_UNTERSUCHTER TEXT_
Eingefrorene Tokens
Tron-Gründer Justin Sun fordert, dass World Liberty Financial (WLFI) seine gesperrten Tokens freigibt. Das Trump-nahe Projekt blockierte seine Wallet nach einer verdächtigen 9-Millionen-Dollar-Transaktion.
Streit um Investorenrechte
Sun nannte die Sperre „unvernünftig“. Laut ihm verletzt sie die Rechte der Investoren und schadet WLFI. „Tokens sind heilig und unantastbar“, schrieb Sun auf X.
Früher Investor mit Langzeitplänen
Sun war einer der ersten WLFI-Investoren. Er wollte langfristig halten und bot 20 % APY für WLFI-Einlagen auf HTX. WLFI bestätigte Gespräche mit ihm.

[Daten zur Punktverfolgung]
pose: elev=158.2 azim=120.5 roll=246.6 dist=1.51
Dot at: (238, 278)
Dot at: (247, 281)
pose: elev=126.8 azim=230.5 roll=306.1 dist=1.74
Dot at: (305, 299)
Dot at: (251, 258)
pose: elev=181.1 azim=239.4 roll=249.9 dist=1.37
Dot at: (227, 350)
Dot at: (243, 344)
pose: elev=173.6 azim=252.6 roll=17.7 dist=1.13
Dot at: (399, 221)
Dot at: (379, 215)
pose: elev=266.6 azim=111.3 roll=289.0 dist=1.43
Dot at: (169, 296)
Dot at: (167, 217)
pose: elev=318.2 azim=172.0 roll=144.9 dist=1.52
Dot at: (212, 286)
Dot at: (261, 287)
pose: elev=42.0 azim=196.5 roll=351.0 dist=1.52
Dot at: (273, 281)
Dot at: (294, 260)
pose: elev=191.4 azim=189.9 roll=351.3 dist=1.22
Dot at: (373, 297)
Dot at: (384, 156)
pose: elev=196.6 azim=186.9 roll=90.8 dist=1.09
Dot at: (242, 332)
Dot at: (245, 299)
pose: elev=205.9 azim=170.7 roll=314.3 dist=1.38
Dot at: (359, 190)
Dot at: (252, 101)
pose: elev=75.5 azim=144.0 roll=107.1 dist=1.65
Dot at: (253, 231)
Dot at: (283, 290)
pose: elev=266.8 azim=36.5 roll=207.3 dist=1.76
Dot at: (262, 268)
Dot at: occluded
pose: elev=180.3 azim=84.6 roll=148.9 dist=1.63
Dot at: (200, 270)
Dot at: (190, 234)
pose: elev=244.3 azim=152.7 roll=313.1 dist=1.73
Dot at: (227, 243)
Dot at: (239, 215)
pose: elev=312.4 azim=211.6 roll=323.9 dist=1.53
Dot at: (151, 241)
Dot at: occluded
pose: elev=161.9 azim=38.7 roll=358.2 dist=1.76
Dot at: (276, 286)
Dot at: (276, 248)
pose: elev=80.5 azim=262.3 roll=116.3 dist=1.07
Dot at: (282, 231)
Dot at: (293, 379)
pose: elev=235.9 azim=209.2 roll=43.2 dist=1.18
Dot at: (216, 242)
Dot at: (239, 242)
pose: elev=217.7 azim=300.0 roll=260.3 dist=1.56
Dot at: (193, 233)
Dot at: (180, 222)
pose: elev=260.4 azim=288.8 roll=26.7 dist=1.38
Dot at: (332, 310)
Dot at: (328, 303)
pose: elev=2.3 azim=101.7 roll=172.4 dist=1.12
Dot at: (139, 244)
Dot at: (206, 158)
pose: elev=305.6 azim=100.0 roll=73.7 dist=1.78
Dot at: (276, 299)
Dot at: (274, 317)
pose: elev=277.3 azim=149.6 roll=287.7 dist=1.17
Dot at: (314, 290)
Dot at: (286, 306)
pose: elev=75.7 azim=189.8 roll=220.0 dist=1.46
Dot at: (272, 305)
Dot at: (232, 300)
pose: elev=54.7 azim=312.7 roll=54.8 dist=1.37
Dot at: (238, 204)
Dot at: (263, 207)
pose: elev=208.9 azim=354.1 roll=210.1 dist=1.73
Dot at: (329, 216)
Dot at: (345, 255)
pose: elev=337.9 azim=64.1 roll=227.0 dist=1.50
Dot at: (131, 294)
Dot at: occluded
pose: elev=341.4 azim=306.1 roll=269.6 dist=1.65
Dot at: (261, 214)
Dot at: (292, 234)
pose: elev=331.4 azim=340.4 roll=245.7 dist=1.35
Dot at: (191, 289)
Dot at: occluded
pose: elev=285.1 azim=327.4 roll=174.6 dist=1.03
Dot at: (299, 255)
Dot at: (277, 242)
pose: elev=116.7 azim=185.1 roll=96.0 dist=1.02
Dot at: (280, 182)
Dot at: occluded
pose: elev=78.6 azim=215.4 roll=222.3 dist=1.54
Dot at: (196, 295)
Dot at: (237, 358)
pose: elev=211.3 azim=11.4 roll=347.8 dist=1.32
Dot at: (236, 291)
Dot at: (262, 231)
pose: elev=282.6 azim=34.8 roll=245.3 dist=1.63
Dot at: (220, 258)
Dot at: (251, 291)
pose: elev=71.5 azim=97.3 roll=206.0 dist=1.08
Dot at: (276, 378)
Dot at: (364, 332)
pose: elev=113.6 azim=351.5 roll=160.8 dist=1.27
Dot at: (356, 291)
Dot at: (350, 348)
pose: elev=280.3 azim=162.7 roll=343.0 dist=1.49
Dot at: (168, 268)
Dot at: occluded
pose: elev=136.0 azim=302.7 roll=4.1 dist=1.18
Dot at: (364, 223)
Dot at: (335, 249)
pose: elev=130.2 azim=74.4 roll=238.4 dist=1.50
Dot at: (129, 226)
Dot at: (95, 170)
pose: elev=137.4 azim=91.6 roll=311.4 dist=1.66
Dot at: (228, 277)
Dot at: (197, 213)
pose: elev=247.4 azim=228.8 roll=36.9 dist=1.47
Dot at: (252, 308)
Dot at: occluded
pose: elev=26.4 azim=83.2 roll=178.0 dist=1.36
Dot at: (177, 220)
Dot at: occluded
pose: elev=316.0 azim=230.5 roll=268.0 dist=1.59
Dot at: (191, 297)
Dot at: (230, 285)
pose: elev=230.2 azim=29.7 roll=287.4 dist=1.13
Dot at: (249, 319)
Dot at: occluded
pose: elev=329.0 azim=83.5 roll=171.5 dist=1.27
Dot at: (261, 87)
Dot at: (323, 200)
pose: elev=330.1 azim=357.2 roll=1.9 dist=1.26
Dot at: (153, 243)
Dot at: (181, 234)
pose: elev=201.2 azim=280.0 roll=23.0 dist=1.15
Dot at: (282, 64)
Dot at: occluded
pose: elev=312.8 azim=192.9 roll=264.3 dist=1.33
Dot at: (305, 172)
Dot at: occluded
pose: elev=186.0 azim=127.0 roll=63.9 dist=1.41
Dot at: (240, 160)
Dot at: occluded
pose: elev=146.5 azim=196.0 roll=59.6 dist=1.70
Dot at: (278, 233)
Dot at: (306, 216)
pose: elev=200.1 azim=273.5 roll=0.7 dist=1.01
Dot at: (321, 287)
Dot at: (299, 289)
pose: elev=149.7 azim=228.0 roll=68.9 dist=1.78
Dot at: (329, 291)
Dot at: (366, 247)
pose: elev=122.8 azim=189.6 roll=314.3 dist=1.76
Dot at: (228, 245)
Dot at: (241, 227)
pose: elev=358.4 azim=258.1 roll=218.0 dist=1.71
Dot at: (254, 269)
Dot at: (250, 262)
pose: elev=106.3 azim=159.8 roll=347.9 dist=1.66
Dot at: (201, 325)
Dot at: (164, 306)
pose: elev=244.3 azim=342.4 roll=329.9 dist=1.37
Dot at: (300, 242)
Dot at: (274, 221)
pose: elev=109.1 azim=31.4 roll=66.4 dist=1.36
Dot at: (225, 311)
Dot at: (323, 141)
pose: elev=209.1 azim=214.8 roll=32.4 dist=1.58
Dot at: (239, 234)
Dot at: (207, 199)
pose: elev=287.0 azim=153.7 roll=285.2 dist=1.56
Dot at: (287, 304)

_AUFGABE 1_
Wie viel Prozent APY hat Sun laut dem Text über seine gesperrten WLFI-Tokens für WLFI-Einlagen auf HTX angeboten?
_AUFGABE 2_
Schreib den Text über Justin Suns gesperrte WLFI-Tokens nach seinem letzten Satz weiter.

_ANTWORT 1_
20 % APY.

_ANTWORT 2_
Onchain-Drama
Daten zeigten, dass Sun 9 Mio. WLFI an HTX und 10 Mio. an andere Börsen transferierte. Manche Analysten werfen ihm Verkäufe vor, andere bestreiten das.
Meinung von Coinbase
Conor Grogan von Coinbase sagte, Sun-verbundene Wallets hätten 60 Mio. WLFI im Wert von 12 Mio. USD auf Binance eingezahlt. Das sind über die Hälfte der HTX-Bestände. Die Kryptoszene ist gespalten.